Ce dernier est une icône vivante de la musique soufie non seulement au Pakistan mais aussi en Inde, au Bangladesh, au Cachemire voire au-delà en Turquie et en Iran. Il était aussi connu en Occident où il avait souvent fait connaître et aimer le qawwali. Deux lâches motocyclistes ont criblé de balles sa voiture à Liaquatabad dans la banlieue de Karachi : ils nous rappellent ce mot d’Einstein: «Ceux qui sont capables de marcher au pas sur une musique militaire [d’obéir aux ordres]n’ont pas d’encéphale, une moelle épinière [animale] leur suffit amplement».Ironie du sort: le crime fut perpétré tout près d’un passage… qui porte le nom du père d’Amjad – un fameux musicien- lorsque «le pays vivait des temps plus tolérants» relève The Economist (2 juillet 2016, p. 82). Une faction des Taliban pakistanais s’est déclarée responsable de ce lâche assassinat. En 2014, l’artiste avait été accusé de «blasphème» en vertu de la législation pakistanaise – très critiquée sur ce plan- suite à une émission de télévision citant le Prophète mais il n’avait pas été poursuivi. Il avait cependant dû demander une protection aux autorités (The New York Times, 22 juin 2016). Il y a six mois, trois hommes firent irruption chez lui et battirent en retraite en ne le trouvant pas.
L’annonce de l’assassinat de Sabri provoqua une véritable onde de choc à travers le Pakistan et d’innombrables messages de sympathie et de condoléances ont été envoyés à la famille de cet artiste unanimement apprécié et considéré comme un «ambassadeur culturel» du pays.
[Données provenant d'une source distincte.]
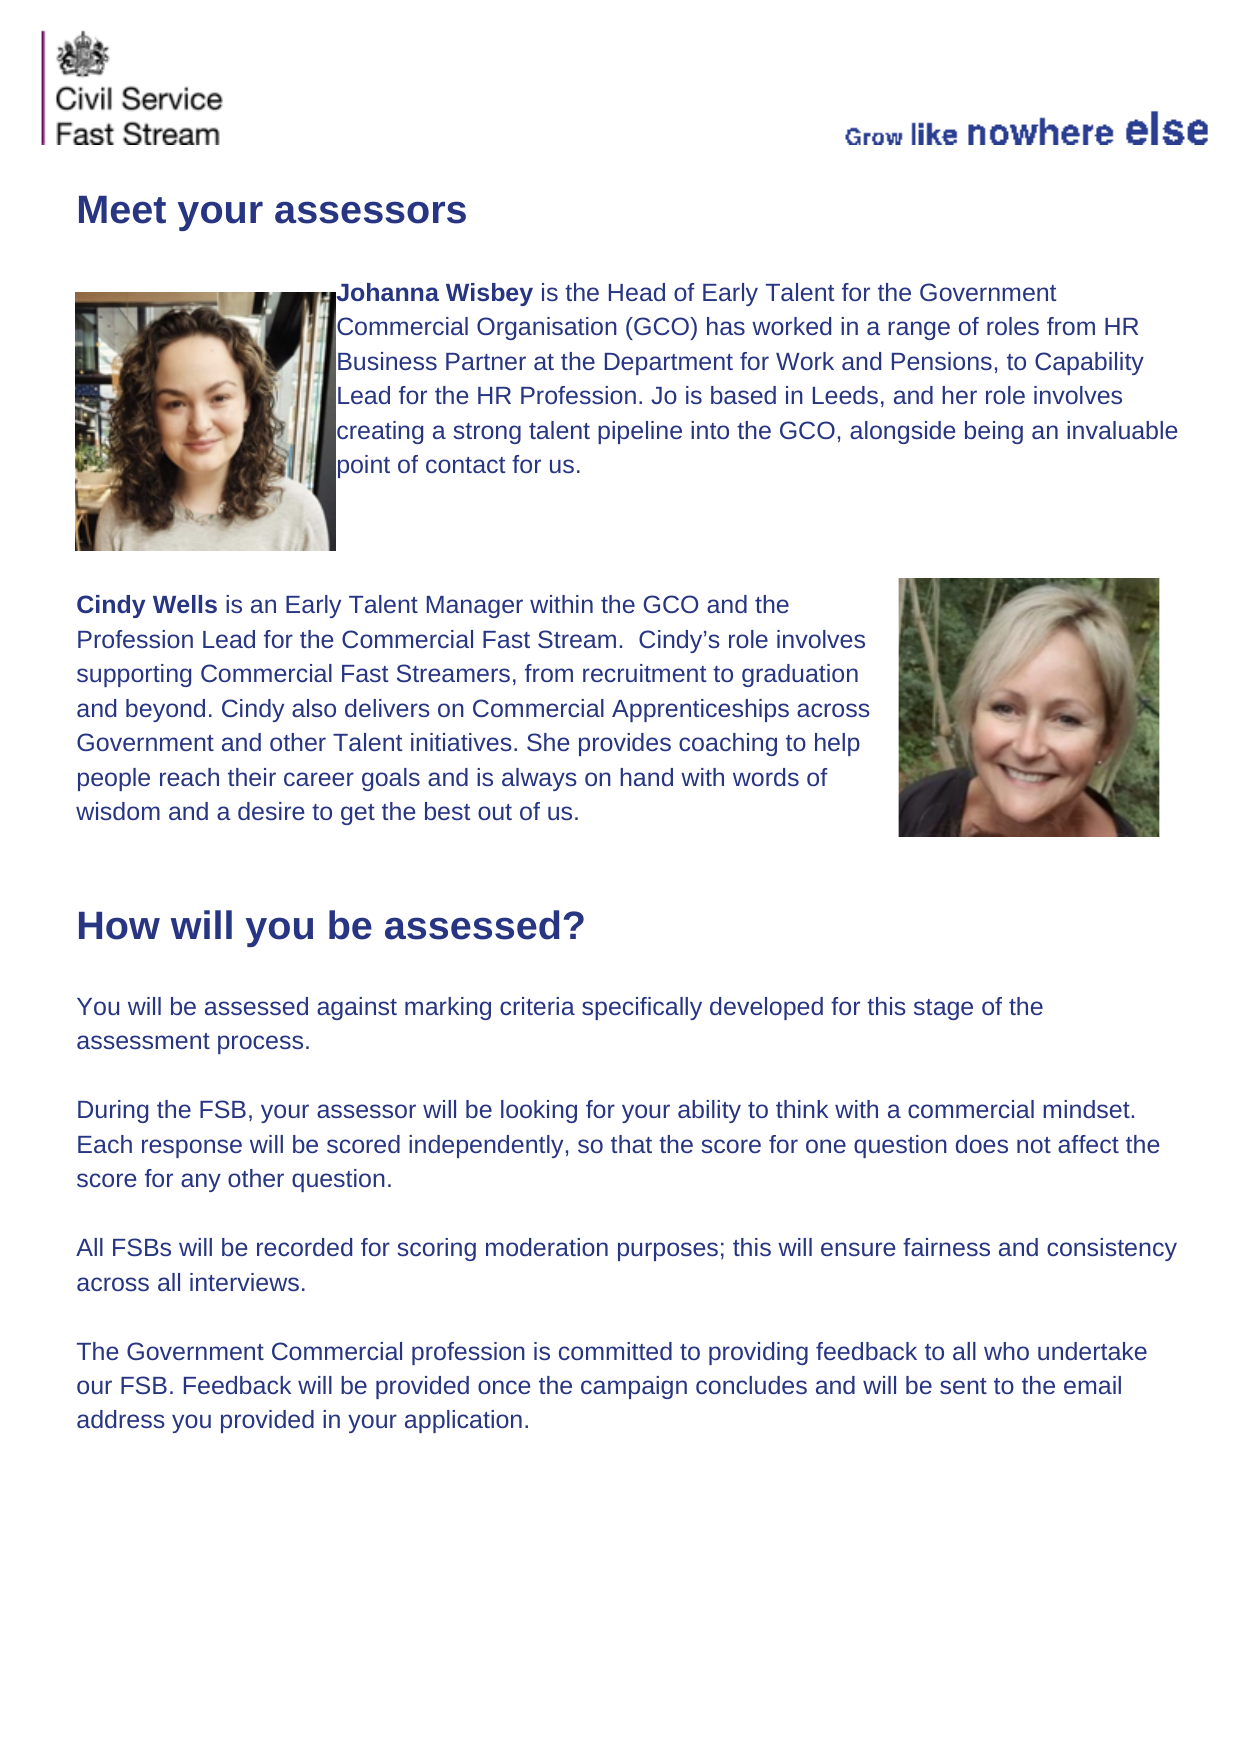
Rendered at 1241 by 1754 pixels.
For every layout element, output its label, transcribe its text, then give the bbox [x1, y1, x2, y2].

text You will be assessed against marking criteria specifically developed for this stage of the assessment process. [76, 992, 1184, 1055]
text Meet your assessors [76, 187, 1090, 232]
text Johanna Wisbey is the Head of Early Talent for the Government Commercial Organisation (GCO) has worked in a range of roles from HR Business Partner at the Department for Work and Pensions, to Capability Lead for the HR Profession. Jo is based in Leeds, and her role involves creating a strong talent pipeline into the GCO, alongside being an invaluable point of contact for us. [76, 278, 1184, 479]
text The Government Commercial profession is committed to providing feedback to all who undertake our FSB. Feedback will be provided once the campaign concludes and will be sent to the email address you provided in your application. [76, 1337, 1184, 1434]
text Cindy Wells is an Early Talent Manager within the GCO and the Profession Lead for the Commercial Fast Stream. Cindy’s role involves supporting Commercial Fast Streamers, from recruitment to graduation and beyond. Cindy also delivers on Commercial Apprenticeships across Government and other Talent initiatives. She provides coaching to help people reach their career goals and is always on hand with words of wisdom and a desire to get the best out of us. [76, 590, 898, 826]
text How will you be assessed? [76, 903, 1090, 948]
text All FSBs will be recorded for scoring moderation purposes; this will ensure fairness and consistency across all interviews. [76, 1233, 1184, 1296]
text During the FSB, your assessor will be looking for your ability to think with a commercial mindset. Each response will be scored independently, so that the score for one question does not affect the score for any other question. [76, 1095, 1184, 1193]
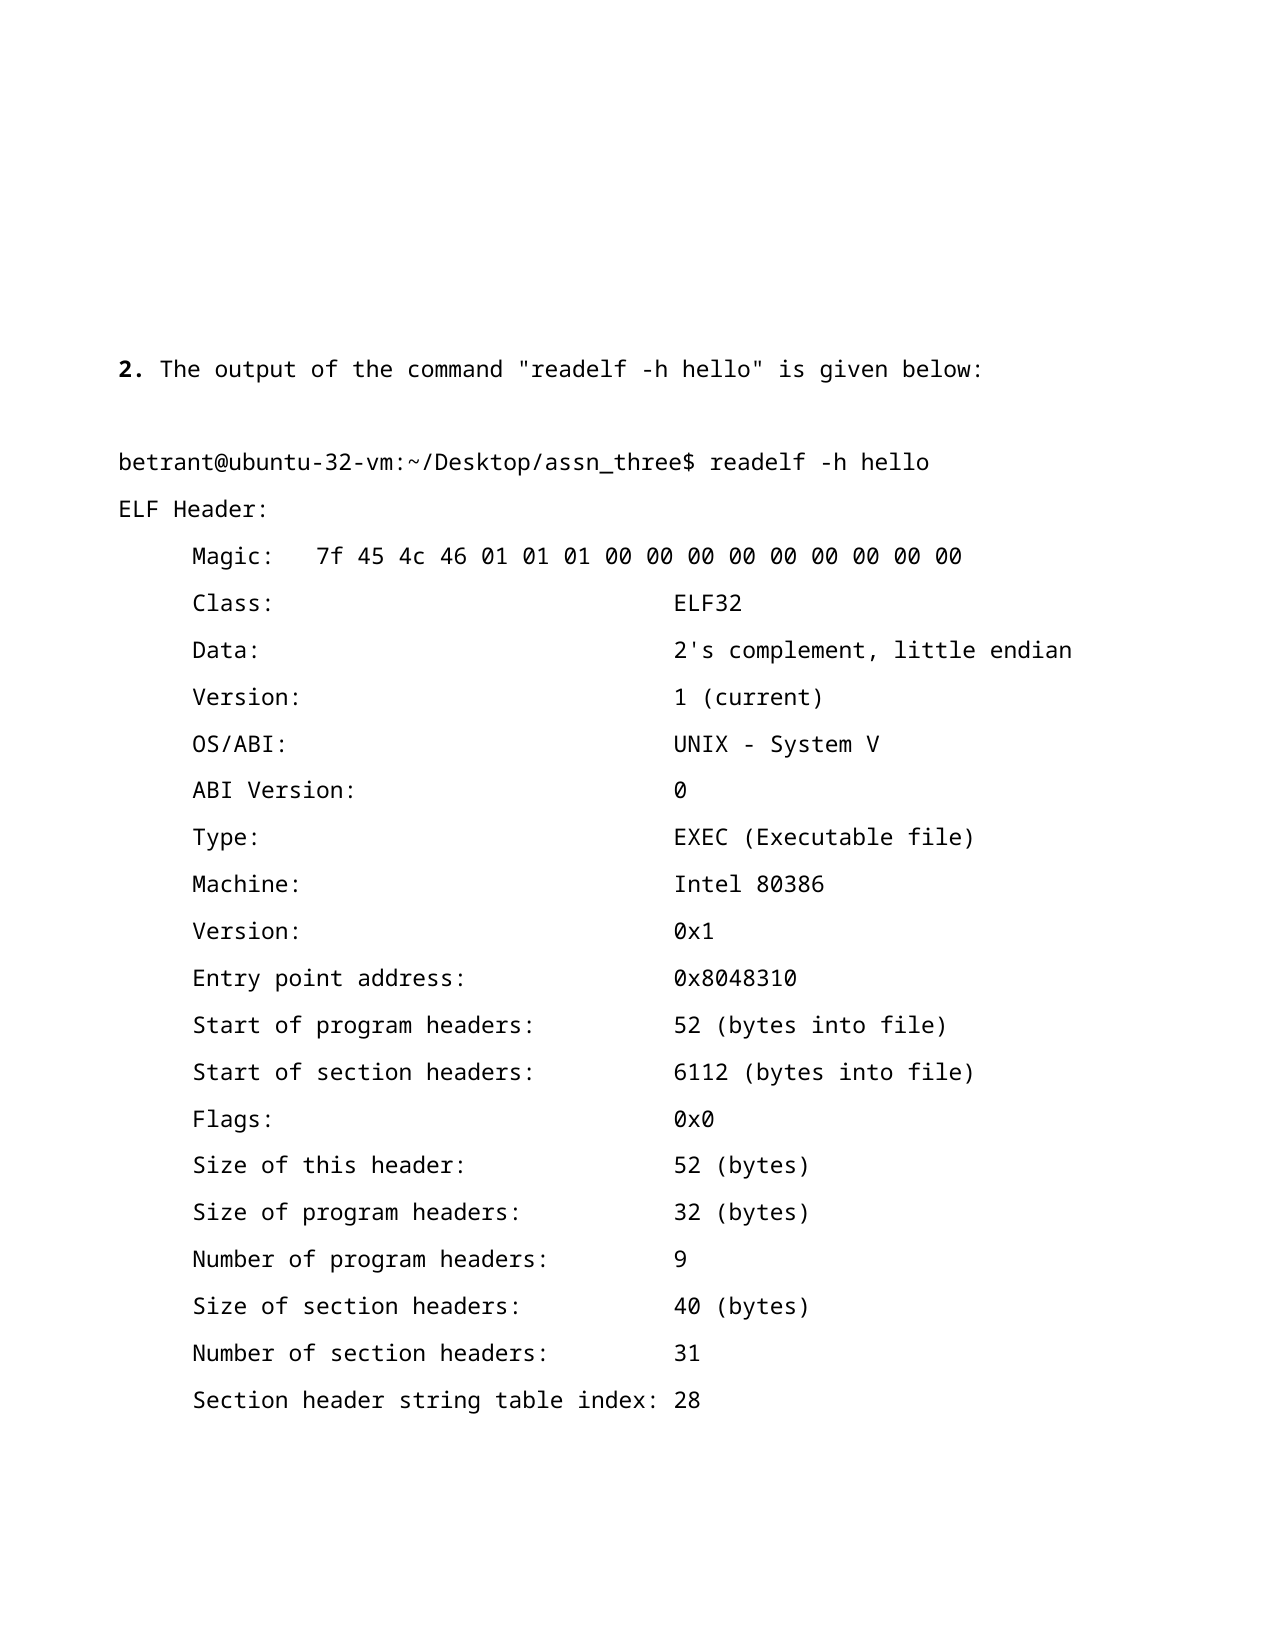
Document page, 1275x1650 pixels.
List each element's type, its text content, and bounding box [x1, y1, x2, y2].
Amjad Sabri appartient à une très ancienne lignée de musiciens du qawwali. Son père, Ghulam Farid Sabri et son oncle Maqboul Ahmed Sabri l’avaient très soigneusement formé au chant. Le jeune homme se mettait au travail au saut du lit, à 4 heures du matin. Il procédait d’abord aux ablutions pour les prières matinales puis se mettait à chanter son premier raga, à l’aube. Sa famille se réclamait d’un grand ancêtre, Mian Tansen, un musicien apprécié à la cour des Moghols- qui reçut 100 000 pièces d’or lors de sa toute première apparition publique.
Le qawwali est une musique d’amour et de dévotion à Dieu. Ce n’est pas une musique ordinaire: chaque concert ( en ourdou) débute par un hamd (de Dieu) suivi d’un nâat (du prophète) et se poursuit par les manakèb (d’Ali), des ghazal et des mounajèt écrites en persan par Jalèl Eddine Erroumi. C’est donc un chant d’amour dédié au prophète Mohammed et à ses disciples, à Ali, aux saints soufis et par-dessus tout, à Dieu. Cette musique était le plus sûr moyen pour L’évoquer et pour s’En approcher. Le chant le plus célèbre du père d’Amjad – Tajdar-e-haram- (Le roi du Sanctuaire Sacré) est l’illustration parfaite de cette quête divine:
«Que devrais-je te dire, ô Prince d’Arabie
Tu connais déjà ce qui est dans mon cœur
Et de notre séparation, ô Toi qui n’a rien à apprendre
Nos nuits sans sommeil sont si dures à supporter
Dans Ton amour, j’ai perdu toute conscience
Tajdar-e-haram, tajdar-e-haram».
Amjad apprit de son père la modulation. Ses concerts irradiaient le calme, la confiance et la joie. Sa voix de baryton enchantait les audiences à travers le monde. Bollywood l’invita souvent. Son chant le plus réputé est « Remplis ma besace » ou «Exauce mes vœux»:
«Remplis ma besace, ô Seigneur
Remplis nos besaces, ô Guide
Remplis ma besace, Seigneur de Médine
Ne me renvoie pas les mains vides»
C’est ainsi que le qawwali conquit, outre l’Asie du Sud, l’Amérique et l’Europe. Lors de ses pérégrinations à l’étranger, son souci majeur était la nourriture et la difficulté de manger halal. (The Economist, 2 juillet 2016, p. 82).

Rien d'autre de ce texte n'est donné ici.